Records for this exercise.
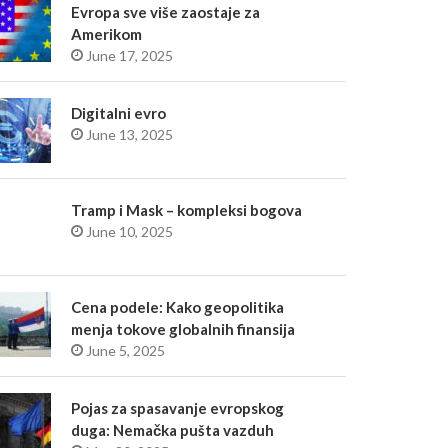
Evropa sve više zaostaje za
Amerikom
June 17, 2025
Digitalni evro
June 13, 2025
Tramp i Mask – kompleksi bogova
June 10, 2025
Cena podele: Kako geopolitika
menja tokove globalnih finansija
June 5, 2025
Pojas za spasavanje evropskog
duga: Nemačka pušta vazduh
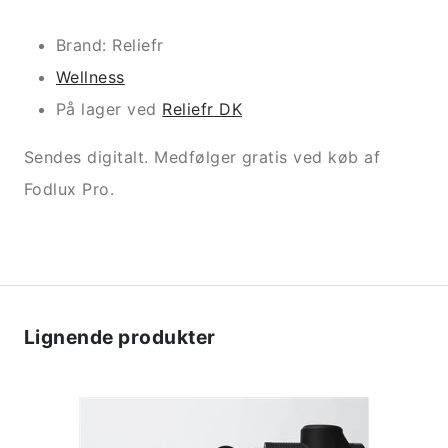
Brand: Reliefr
Wellness
På lager ved
Reliefr DK
Sendes digitalt. Medfølger gratis ved køb af
Fodlux Pro.
Lignende produkter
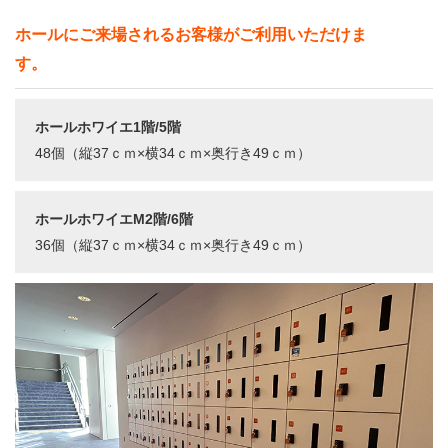
ホールにご来場されるお客様がご利用いただけま
す。
ホールホワイエ1階/5階
48個（縦37ｃｍ×横34ｃｍ×奥行き49ｃｍ）
ホールホワイエM2階/6階
36個（縦37ｃｍ×横34ｃｍ×奥行き49ｃｍ）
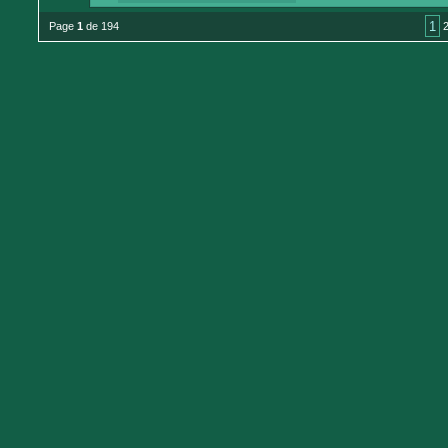
1
Page
1
de 194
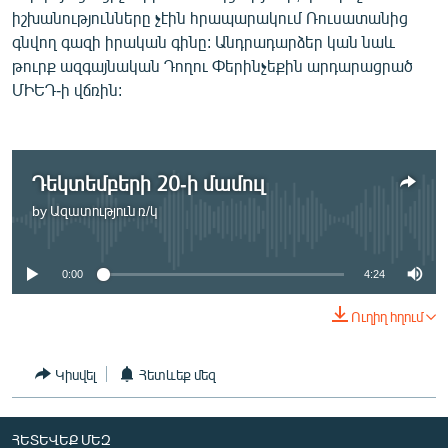
ՄԻՋԱԶԳԱՅԻՆ
իշխանությունները չէին հրապարակում Ռուսատանից
գնվող գազի իրական գինը: Անդրադարձեր կան նաև
ՄՇԱԿՈՒՅԹ
թուրք ազգայնական Դողու Փերինչեքին արդարացրած
ՍՊՈՐՏ
ՄԻԵԴ-ի վճռին:
ՄԵԿՆԱԲԱՆՈՒԹՅՈՒՆ
ՏՏ ԵՒ ԻՆՏԵՐՆԵՏ
Դեկտեմբերի 20-ի մամուլ
ԿՈՐՈՆԱՎԻՐՈՒՍ
by
Ազատություն ռ/կ
No media source currently available
ԱՐԽԻՎ
ՏԵՍԱՆՅՈՒԹԵՐ
0:00
4:24
ԲԱՆԱՎԵՃ
Ուղիղ հղում
ՁԳՏԵԼՈՎ ԼԱՎԱԳՈՒՅՆԻՆ
Կիսվել
Հետևեք մեզ
ՓՈԴՔԱՍԹ
Հայերեն
ՀԵՏԵՎԵՔ ՄԵԶ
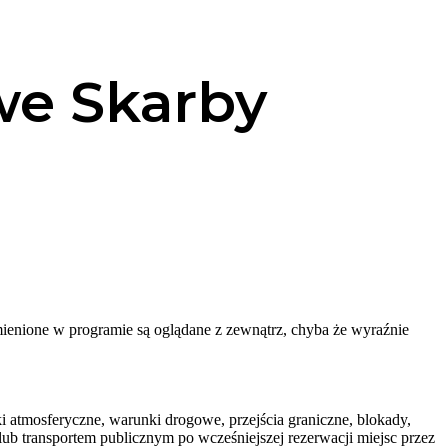
we Skarby
mienione w programie są oglądane z zewnątrz, chyba że wyraźnie
 atmosferyczne, warunki drogowe, przejścia graniczne, blokady,
ub transportem publicznym po wcześniejszej rezerwacji miejsc przez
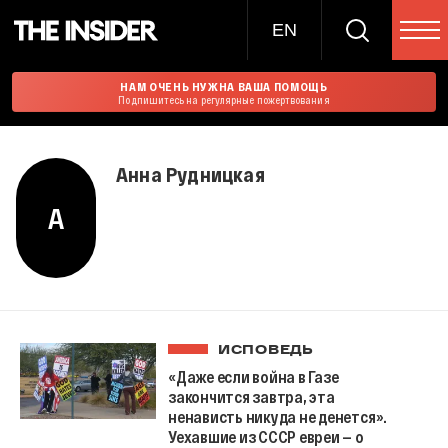
EN
НАМ ОЧЕНЬ НУЖНА ВАША ПОМОЩЬ
Подпишитесь на регулярные пожертвования
Анна Рудницкая
А
ИСПОВЕДЬ
«Даже если война в Газе
закончится завтра, эта
ненависть никуда не денется».
Уехавшие из СССР евреи — о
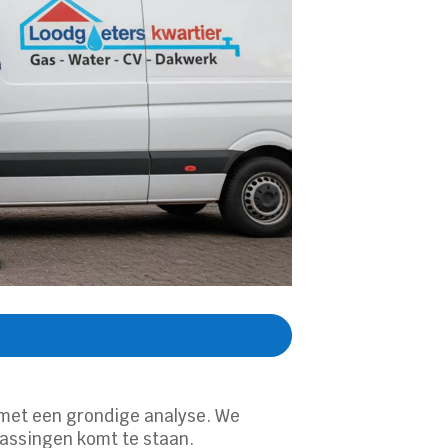
d met een grondige analyse. We
rassingen komt te staan.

Request.
The entries need to be restated exactly, and their pictures left out.

Output.
Evropa sve više zaostaje za
Amerikom
June 17, 2025
Digitalni evro
June 13, 2025
Tramp i Mask – kompleksi bogova
June 10, 2025
Cena podele: Kako geopolitika
menja tokove globalnih finansija
June 5, 2025
Pojas za spasavanje evropskog
duga: Nemačka pušta vazduh
Brand: Reliefr
Wellness
På lager ved
Reliefr DK
Sendes digitalt. Medfølger gratis ved køb af
Fodlux Pro.
Lignende produkter
ホールにご来場されるお客様がご利用いただけま
す。
ホールホワイエ1階/5階
48個（縦37ｃｍ×横34ｃｍ×奥行き49ｃｍ）
ホールホワイエM2階/6階
36個（縦37ｃｍ×横34ｃｍ×奥行き49ｃｍ）
1
Page
1
de 194
ՄԻՋԱԶԳԱՅԻՆ
իշխանությունները չէին հրապարակում Ռուսատանից
գնվող գազի իրական գինը: Անդրադարձեր կան նաև
ՄՇԱԿՈՒՅԹ
թուրք ազգայնական Դողու Փերինչեքին արդարացրած
ՍՊՈՐՏ
ՄԻԵԴ-ի վճռին:
ՄԵԿՆԱԲԱՆՈՒԹՅՈՒՆ
ՏՏ ԵՒ ԻՆՏԵՐՆԵՏ
Դեկտեմբերի 20-ի մամուլ
ԿՈՐՈՆԱՎԻՐՈՒՍ
by
Ազատություն ռ/կ
No media source currently available
ԱՐԽԻՎ
ՏԵՍԱՆՅՈՒԹԵՐ
0:00
4:24
ԲԱՆԱՎԵՃ
Ուղիղ հղում
ՁԳՏԵԼՈՎ ԼԱՎԱԳՈՒՅՆԻՆ
Կիսվել
Հետևեք մեզ
ՓՈԴՔԱՍԹ
Հայերեն
ՀԵՏԵՎԵՔ ՄԵԶ
we Skarby
mienione w programie są oglądane z zewnątrz, chyba że wyraźnie
 atmosferyczne, warunki drogowe, przejścia graniczne, blokady,
ub transportem publicznym po wcześniejszej rezerwacji miejsc przez
EN
НАМ ОЧЕНЬ НУЖНА ВАША ПОМОЩЬ
Подпишитесь на регулярные пожертвования
Анна Рудницкая
А
ИСПОВЕДЬ
«Даже если война в Газе
закончится завтра, эта
ненависть никуда не денется».
Уехавшие из СССР евреи — о
d met een grondige analyse. We
rassingen komt te staan.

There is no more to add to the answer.